We have taken a number that would take 8 clock cycles or 8 blocks of logic to compute and turned it into 3.

Related questions to fixed point values in Verilog x precision binary fixed point representation? and verilog-floating-points-multiplication.

To cover the follow up question:

To answer the follow up section about your question on CSD conversion. I will look at them as pure integers to simplify the numbers, this is the same as multiplying the values by 2^9 (9 fractional bits).

256  128 64 32 16 8 4 2 1
  0    1  1  1  0 1 1 0 1

128 + 64 +32 + 8 +4 +1 => 237

Now with your CSD conversion:

256  128 64 32 16 8 4 2 1
  1    0  0  T  1 0 T 0 1

256  -32 + 16 - 4 + 1 => 237

You can see your conversion was correct. I get 237* 2^-9 as 0.462890625, which matches your answer when converted back to fractional. The 0.46194 that you started with must have been a rounded version, or when quantised to 9 fractional bits gets truncated. This error is known as quantisation error. The most important thing here though is that you got the CSD conversion correct.

其他推荐答案

Multiplication of a variable by a constant is often implemented by adding the variable to shifted versions of itself. This is much cheaper to put on an FPGA than a multiplier circuit accepting two variables.
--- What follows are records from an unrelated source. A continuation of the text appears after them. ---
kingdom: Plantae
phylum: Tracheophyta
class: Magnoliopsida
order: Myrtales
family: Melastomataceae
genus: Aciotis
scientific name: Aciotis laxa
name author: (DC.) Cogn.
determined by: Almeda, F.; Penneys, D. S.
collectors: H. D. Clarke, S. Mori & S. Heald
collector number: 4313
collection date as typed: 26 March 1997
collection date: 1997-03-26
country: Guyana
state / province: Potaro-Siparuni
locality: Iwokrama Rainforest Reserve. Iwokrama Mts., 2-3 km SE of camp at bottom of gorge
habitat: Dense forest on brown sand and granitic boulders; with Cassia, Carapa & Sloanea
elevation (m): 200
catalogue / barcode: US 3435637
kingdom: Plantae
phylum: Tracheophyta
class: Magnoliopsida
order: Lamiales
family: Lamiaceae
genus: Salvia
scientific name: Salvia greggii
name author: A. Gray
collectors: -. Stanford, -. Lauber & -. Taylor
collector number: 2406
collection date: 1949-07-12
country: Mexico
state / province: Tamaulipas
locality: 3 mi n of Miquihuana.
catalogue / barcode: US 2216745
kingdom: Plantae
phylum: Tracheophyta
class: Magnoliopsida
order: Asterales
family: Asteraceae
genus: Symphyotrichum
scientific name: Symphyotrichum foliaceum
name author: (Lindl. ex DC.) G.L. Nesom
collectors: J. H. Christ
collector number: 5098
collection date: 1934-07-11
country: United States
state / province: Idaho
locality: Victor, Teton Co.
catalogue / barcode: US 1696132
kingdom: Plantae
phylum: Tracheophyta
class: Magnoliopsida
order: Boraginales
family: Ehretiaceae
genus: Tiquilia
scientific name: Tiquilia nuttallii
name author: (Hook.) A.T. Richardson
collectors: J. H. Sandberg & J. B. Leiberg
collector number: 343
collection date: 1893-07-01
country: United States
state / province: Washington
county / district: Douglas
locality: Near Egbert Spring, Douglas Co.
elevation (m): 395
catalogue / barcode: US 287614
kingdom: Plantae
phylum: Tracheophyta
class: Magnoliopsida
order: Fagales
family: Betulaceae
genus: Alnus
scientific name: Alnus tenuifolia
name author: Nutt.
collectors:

You can get further savings when there's a sequence of 1-bits in the constant, by using subtraction as well. (A subtraction circuit is only equally expensive as addition.)

Consider the number 30 = 11110. It's equal to 16 + 8 + 4 + 2, but it's also equal to 32 - 2.

In general, a sequence of multiplicand 1-bits, or the sum of several successive powers of two, can be formed by adding the first power of two after the most significant bit, and subtracting the least significant bit. Hence, instead of 16x + ... + 2x, use 32x - 2x.

It doesn't matter if the sequence of 1-bits is part of a fraction or an integer. You're just applying the identity 2^a = 1 + ∑2^0 ... 2^(a-1), in other worsd ∑2^0 ... 2^a = 2^(a+1) - 1.